Step 6: The roast operator should continue to use the trier to smell the roast as it goes through first crack. When the aroma of vinegar or that tingle sensation is muted to the point of being less over-powering but still present, your coffee is ready to be dropped. This should be around 8:00, adhering to the 80% / 20% (Roast time / Development time) roast philosophy.
This is a basic, but easy to follow and consistent profile. When making adjustments to this profile to suit your company’s needs or adhere to it better, it’s important to only change one variable at a time. Like their operators, roasters are fickle machines. If you change too much at once, your rhythm and consistency will be off, and it will be very hard to figure out what you’ve done. Some additional things to consider for this profile include;
1. Find an Agtron reading between 55-62 degrees that fits your company’s taste. Once you’ve agreed on a specific Agtron reading for your sample roasts, you can also use this as a tool to determine when your coffee is done roasting.
2. If you are running fast on all of your times try charging at a lower temperature or making a smaller gas adjustment for your artificial turn around.

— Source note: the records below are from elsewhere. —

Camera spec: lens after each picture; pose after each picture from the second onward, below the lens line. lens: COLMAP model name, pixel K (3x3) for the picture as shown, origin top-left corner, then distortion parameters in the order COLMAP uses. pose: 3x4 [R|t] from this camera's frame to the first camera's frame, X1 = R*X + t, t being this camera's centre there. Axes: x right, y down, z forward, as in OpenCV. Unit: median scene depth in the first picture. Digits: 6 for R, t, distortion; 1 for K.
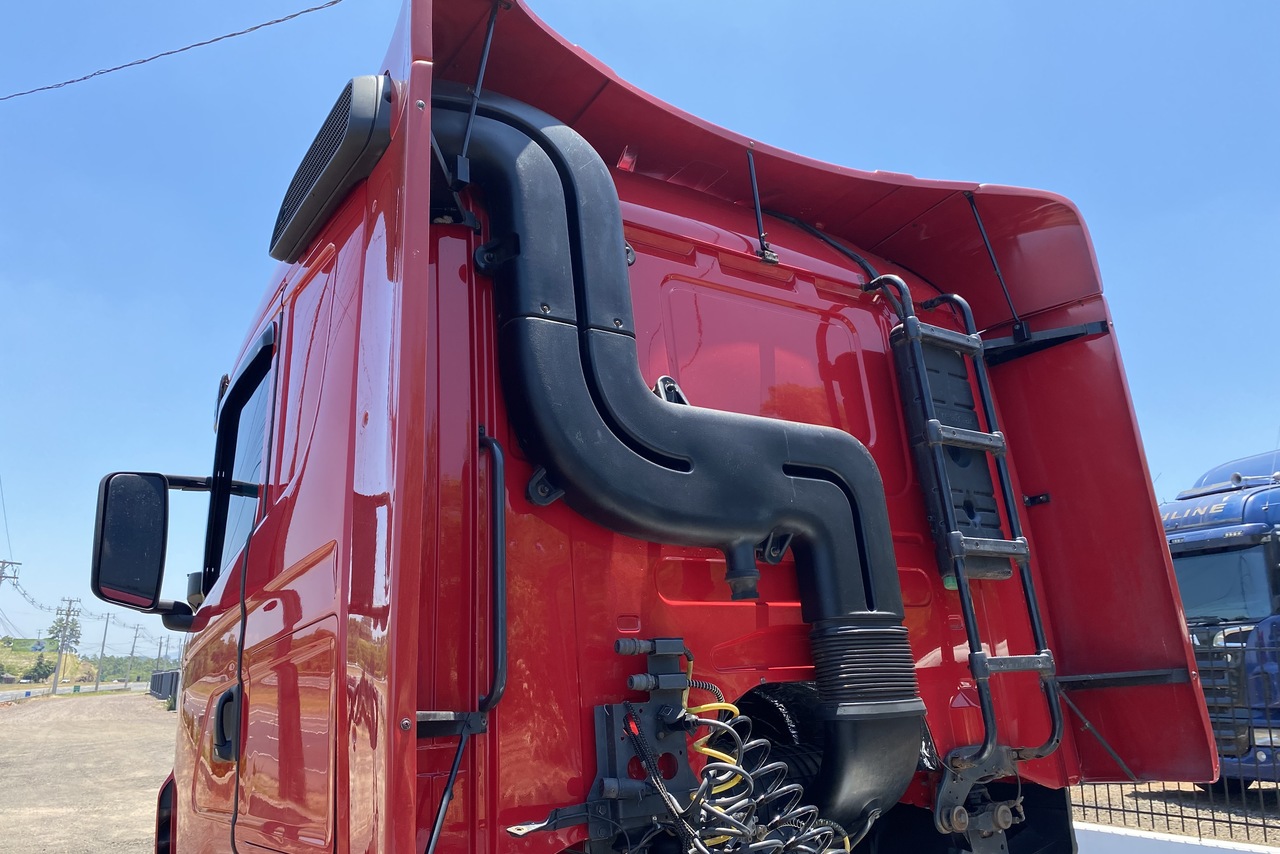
lens RADIAL K [[982.6, 0, 635.6], [0, 982.6, 420.8], [0, 0, 1]] dist [0.029574, -0.030809]
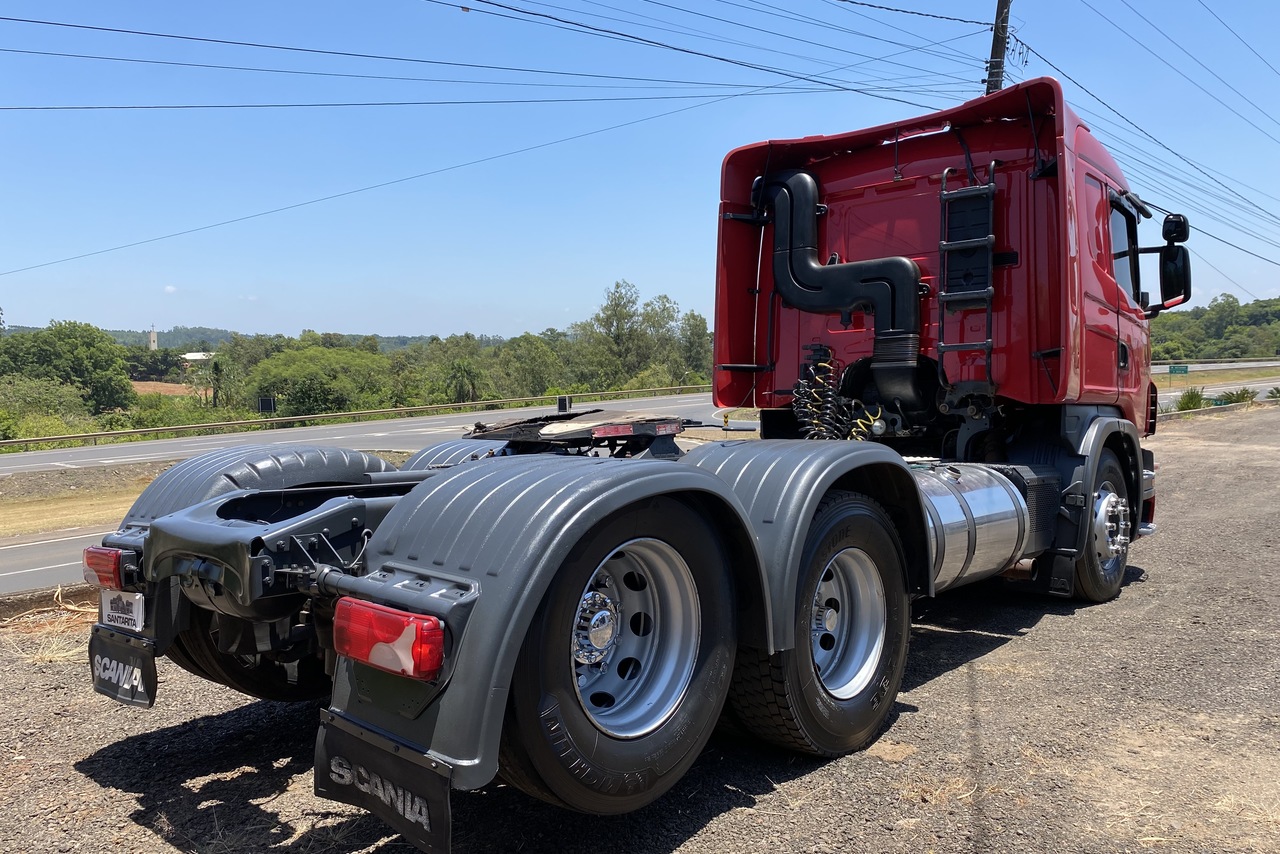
lens RADIAL K [[982.6, 0, 635.6], [0, 982.6, 420.8], [0, 0, 1]] dist [0.029574, -0.030809]
pose [[0.223368, 0.054145, -0.973229, 2.706052], [0.260281, 0.958888, 0.113084, -0.050718], [0.939340, -0.278573, 0.200092, -0.242946]]
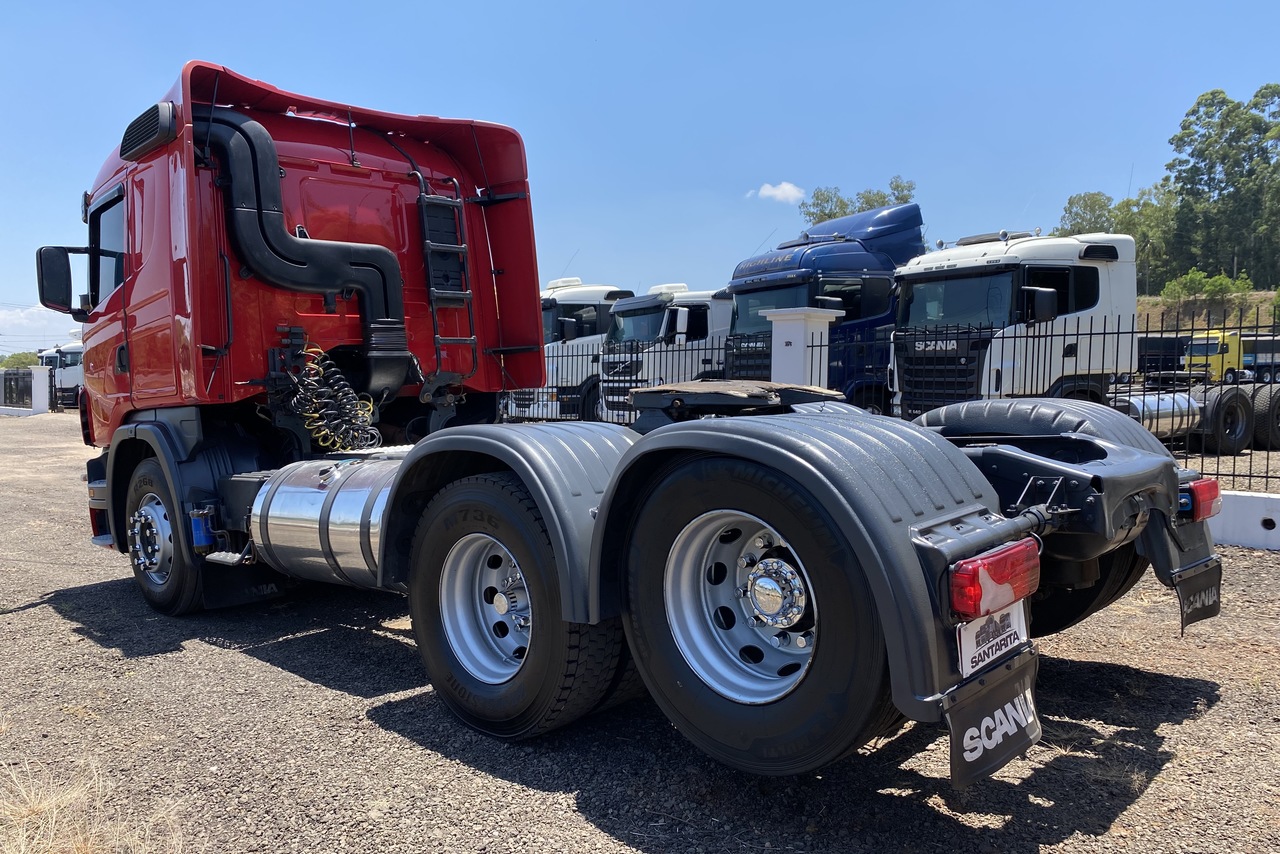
lens RADIAL K [[982.6, 0, 635.6], [0, 982.6, 420.8], [0, 0, 1]] dist [0.029574, -0.030809]
pose [[0.982917, -0.000107, 0.184052, 0.413445], [-0.052379, 0.958487, 0.280282, -0.320886], [-0.176441, -0.285135, 0.942108, -1.687013]]
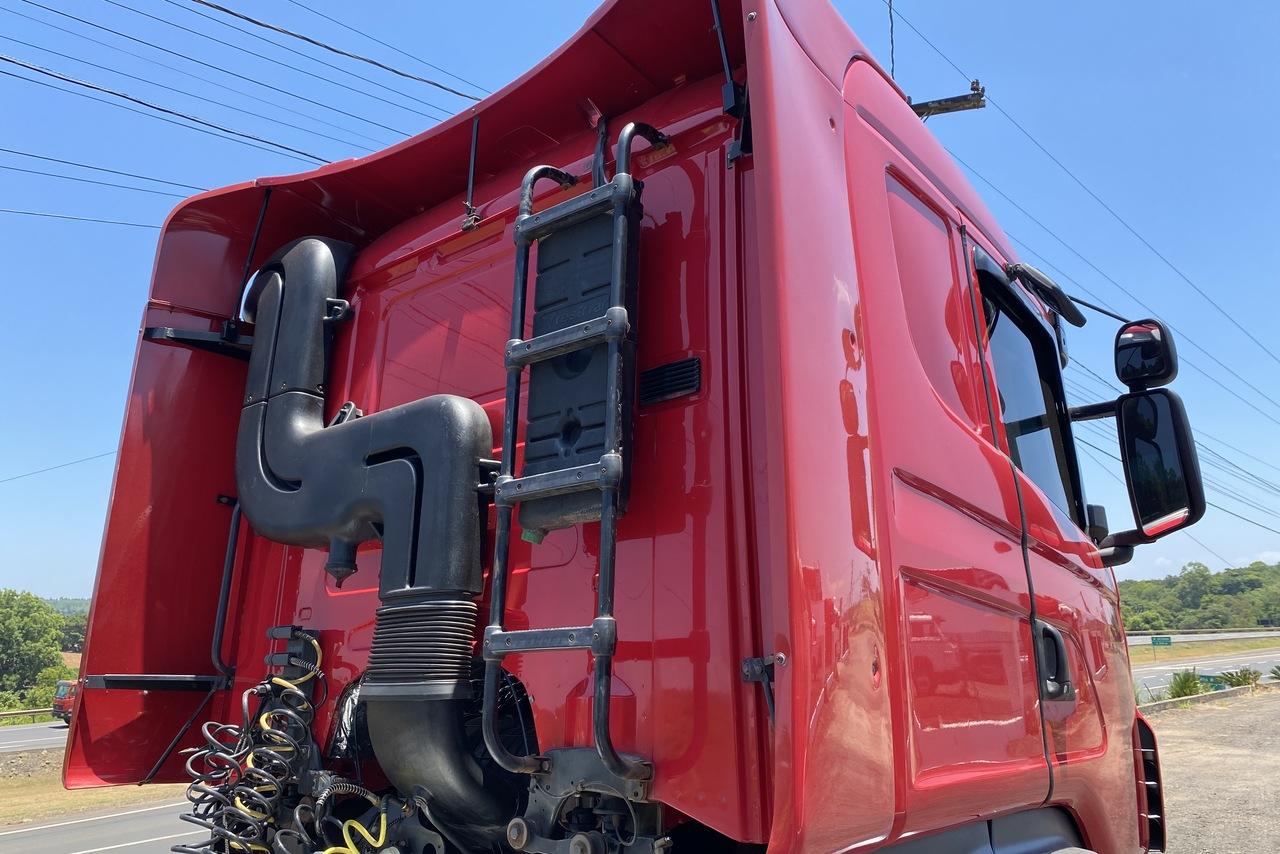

3. If all of your times through first crack are working but you are stalling at first crack, you can try adding airflow around 6:00 to introduce more thermal energy into the drum. If your machine does not have airflow controls, you can experiment with the addition of a small percentage of gas.
Ultimately, whether it’s green offering, physical/sensory evaluation, sample roasting, or any other protocol; consistency is the virtue to live by. With so many variables that are uncontrollable in our industry, my philosophy has always been to control the variables you can to the utmost degree. I hope this glance into Caravela’s sample roasting workflow helps your business become more consistent in sample roasting for your purchasing decisions.